William Blair & Co.’s small-cap growth team differentiates itself from many of its peers by being contrarian, as well as by including more microcap stocks than many similar funds and by being sensitive to valuation. “When you get into a momentum-driven environment, that can be tough,” says Karl Brewer, co–portfolio manager for the strategy. “But when it pops, we can find opportunities where others aren’t looking.” Michael Balkin, Brewer’s co–portfolio manager, emphasizes that the team’s contrarian tilt is supported by extensive fundamental research to find hidden gems. “We kiss a lot of frogs to find a few princes,” Balkin says. Chicago-based William Blair is the Small-Cap Growth Equity Manager of the Year.
Investors are more focused than ever on managing risk and protecting capital, even six years after the financial crisis. N. David Samra, portfolio manager of Artisan Partners’ global value strategies, says institutional investors appreciate his firm’s focus on value stocks and its ability to manage risk. Samra says the team looks for stocks that are undervalued but will hold up during crisis situations. “A mantra for us has been that we look for better-than-average businesses,” he adds. “That way we can solve the fundamental issue of value traps that can plague our peers.”
Artisan’s global value strategy is still benefiting from moves the firm made during the financial crisis. “As value investors, most of the time you don’t have access to high-quality businesses,” Samra says. “In order to get a business at a good price, it has to have a problem. In the midst of the financial crisis, everyone had problems, so we were able to buy businesses that we never had access to before because of our price discipline.” Based in Milwaukee, Artisan is the EAFE Equity Manager of the Year.

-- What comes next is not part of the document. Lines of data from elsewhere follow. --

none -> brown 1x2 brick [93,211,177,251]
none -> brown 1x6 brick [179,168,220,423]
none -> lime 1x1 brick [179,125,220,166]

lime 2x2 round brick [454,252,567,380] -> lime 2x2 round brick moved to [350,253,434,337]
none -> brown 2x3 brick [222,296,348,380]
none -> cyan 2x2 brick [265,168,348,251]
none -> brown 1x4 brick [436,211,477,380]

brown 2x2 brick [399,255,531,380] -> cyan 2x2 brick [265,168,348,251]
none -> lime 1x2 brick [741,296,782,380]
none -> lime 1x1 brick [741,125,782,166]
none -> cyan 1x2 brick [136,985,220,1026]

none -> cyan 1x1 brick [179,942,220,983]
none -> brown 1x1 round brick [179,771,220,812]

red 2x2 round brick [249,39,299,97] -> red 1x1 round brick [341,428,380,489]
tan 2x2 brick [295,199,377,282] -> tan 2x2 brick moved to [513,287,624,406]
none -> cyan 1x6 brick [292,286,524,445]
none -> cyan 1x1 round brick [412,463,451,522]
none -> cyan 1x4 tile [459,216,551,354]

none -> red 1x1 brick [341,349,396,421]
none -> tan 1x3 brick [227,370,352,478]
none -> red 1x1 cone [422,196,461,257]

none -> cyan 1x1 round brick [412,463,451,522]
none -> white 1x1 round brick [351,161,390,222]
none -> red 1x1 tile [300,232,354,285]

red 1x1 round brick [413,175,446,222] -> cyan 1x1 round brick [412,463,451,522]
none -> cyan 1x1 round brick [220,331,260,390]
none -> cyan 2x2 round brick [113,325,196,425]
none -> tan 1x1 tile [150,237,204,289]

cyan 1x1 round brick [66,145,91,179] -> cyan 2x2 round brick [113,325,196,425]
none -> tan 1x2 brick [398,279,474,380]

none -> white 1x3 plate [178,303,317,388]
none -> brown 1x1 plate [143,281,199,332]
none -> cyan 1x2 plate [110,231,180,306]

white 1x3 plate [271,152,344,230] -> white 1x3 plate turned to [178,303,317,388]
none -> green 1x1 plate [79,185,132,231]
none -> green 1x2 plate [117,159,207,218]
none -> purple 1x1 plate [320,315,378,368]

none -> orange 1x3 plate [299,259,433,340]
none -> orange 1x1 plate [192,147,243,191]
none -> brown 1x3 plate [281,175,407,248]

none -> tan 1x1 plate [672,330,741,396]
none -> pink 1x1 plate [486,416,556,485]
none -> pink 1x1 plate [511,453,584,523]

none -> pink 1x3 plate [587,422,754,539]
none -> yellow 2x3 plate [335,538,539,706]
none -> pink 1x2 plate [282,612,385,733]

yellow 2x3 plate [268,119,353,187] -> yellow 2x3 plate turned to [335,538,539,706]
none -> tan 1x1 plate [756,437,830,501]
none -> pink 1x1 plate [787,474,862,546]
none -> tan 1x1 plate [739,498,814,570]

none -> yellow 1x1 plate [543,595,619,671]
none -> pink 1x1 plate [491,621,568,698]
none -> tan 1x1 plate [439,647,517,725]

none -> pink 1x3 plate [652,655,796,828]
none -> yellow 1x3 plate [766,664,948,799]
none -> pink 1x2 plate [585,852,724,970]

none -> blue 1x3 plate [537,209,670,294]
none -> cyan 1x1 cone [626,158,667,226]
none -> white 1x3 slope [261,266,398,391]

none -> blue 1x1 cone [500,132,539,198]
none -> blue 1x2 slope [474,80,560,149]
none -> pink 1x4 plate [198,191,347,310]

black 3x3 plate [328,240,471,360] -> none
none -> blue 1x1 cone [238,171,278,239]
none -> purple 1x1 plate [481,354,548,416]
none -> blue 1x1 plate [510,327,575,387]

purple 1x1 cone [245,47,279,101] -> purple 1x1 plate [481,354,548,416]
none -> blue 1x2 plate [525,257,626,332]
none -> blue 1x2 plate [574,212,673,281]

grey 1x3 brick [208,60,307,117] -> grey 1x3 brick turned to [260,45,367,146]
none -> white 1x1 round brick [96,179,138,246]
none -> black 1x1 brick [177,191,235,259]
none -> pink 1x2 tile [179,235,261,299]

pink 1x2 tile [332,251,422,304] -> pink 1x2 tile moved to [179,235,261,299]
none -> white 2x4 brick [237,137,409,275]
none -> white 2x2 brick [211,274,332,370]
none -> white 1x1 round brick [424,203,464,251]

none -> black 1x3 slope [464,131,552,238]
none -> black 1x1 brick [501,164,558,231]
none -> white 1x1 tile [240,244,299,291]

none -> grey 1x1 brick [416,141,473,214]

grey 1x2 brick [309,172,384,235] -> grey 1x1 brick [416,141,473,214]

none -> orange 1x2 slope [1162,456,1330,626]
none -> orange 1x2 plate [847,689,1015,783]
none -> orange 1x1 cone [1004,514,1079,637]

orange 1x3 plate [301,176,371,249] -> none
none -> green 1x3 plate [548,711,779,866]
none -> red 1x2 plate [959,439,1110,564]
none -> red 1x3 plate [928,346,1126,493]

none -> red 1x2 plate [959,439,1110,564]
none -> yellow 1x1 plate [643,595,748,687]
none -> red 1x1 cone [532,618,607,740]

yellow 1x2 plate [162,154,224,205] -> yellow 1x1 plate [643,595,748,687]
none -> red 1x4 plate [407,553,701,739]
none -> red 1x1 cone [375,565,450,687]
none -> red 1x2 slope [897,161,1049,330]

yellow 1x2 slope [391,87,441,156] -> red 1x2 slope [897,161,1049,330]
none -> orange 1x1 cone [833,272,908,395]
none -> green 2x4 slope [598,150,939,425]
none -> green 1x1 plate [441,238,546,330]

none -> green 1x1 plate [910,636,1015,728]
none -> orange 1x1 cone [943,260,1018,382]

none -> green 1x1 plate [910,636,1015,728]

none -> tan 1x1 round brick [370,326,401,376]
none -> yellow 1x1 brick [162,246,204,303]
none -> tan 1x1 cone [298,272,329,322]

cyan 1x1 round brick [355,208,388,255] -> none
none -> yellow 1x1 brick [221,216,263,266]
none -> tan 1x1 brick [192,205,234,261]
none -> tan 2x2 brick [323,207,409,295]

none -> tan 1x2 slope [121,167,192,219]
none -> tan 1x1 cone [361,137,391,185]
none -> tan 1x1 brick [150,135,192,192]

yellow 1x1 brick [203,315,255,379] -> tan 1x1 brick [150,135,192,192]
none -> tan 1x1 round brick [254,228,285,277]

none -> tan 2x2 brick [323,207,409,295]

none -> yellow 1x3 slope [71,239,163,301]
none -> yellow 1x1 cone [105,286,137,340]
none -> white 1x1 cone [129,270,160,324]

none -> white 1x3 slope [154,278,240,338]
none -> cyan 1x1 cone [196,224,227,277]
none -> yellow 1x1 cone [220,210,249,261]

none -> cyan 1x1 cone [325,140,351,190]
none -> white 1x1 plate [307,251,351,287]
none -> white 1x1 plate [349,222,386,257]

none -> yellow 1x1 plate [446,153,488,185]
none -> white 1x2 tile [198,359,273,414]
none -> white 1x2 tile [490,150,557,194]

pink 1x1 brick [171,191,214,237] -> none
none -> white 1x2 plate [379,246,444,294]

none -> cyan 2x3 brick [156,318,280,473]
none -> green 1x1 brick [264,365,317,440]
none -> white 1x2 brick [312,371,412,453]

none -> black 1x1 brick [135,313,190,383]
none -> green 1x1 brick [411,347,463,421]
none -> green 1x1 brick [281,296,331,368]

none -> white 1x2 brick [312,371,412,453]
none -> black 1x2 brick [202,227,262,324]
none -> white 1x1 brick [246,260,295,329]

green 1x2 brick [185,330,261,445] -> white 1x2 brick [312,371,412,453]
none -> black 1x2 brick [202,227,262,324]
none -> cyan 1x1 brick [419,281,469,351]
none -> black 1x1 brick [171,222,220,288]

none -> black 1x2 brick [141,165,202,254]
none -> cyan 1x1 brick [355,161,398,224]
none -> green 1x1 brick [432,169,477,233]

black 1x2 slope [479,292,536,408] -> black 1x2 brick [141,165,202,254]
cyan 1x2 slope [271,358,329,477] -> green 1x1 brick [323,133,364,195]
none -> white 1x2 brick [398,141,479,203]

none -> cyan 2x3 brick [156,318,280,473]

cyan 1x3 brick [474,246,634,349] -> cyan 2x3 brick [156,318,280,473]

Now, however, Samra says, a lot of these businesses are fairly valued and there’s not as much to do. One area his group still finds attractive is banks. Regulators have forced banks to increase their capital, making them safer than ever. “But the noise has made them cheaper, and we can buy them below book value,” Samra explains. Artisan is the largest shareholder of Royal Bank of Scotland.
Investors who use a microscope rather than a telescope to choose investments top our list this year. “What we’ve learned is that it’s very easy to be overconfident about your view of macro events,” says Phillip Hart, who heads the small-cap equity team for behavioral finance at J.P. Morgan. “And you’re betting heavily on one thing. With stock picking you’re not reliant on one investment or strategy to work; you need the group to work as a whole.”
Oaktree’s Marks and Karsh, who is also CIO of the firm, stress that their investment decisions are not determined by trying to forecast the direction of the markets, interest rates or the economy. Instead, they rely on fundamental analysis of companies.
“We’re seeking bargains on a bottom-up basis every day in our markets, and we’re making buy and sell decisions based on that, not on what the Fed may or may not do,” Karsh, 59, explains during an interview at Oaktree’s New York offices.
Still, it’s hard to ignore the big picture. “The future is always unclear, and today the outlook is unusually uncertain,” says Marks. “There isn’t a spot on the globe for which you can’t devise a negative scenario. That’s unusual.” Despite those worries, nothing is cheap. “Virtually all major asset classes are priced on the high side of fair,” he adds.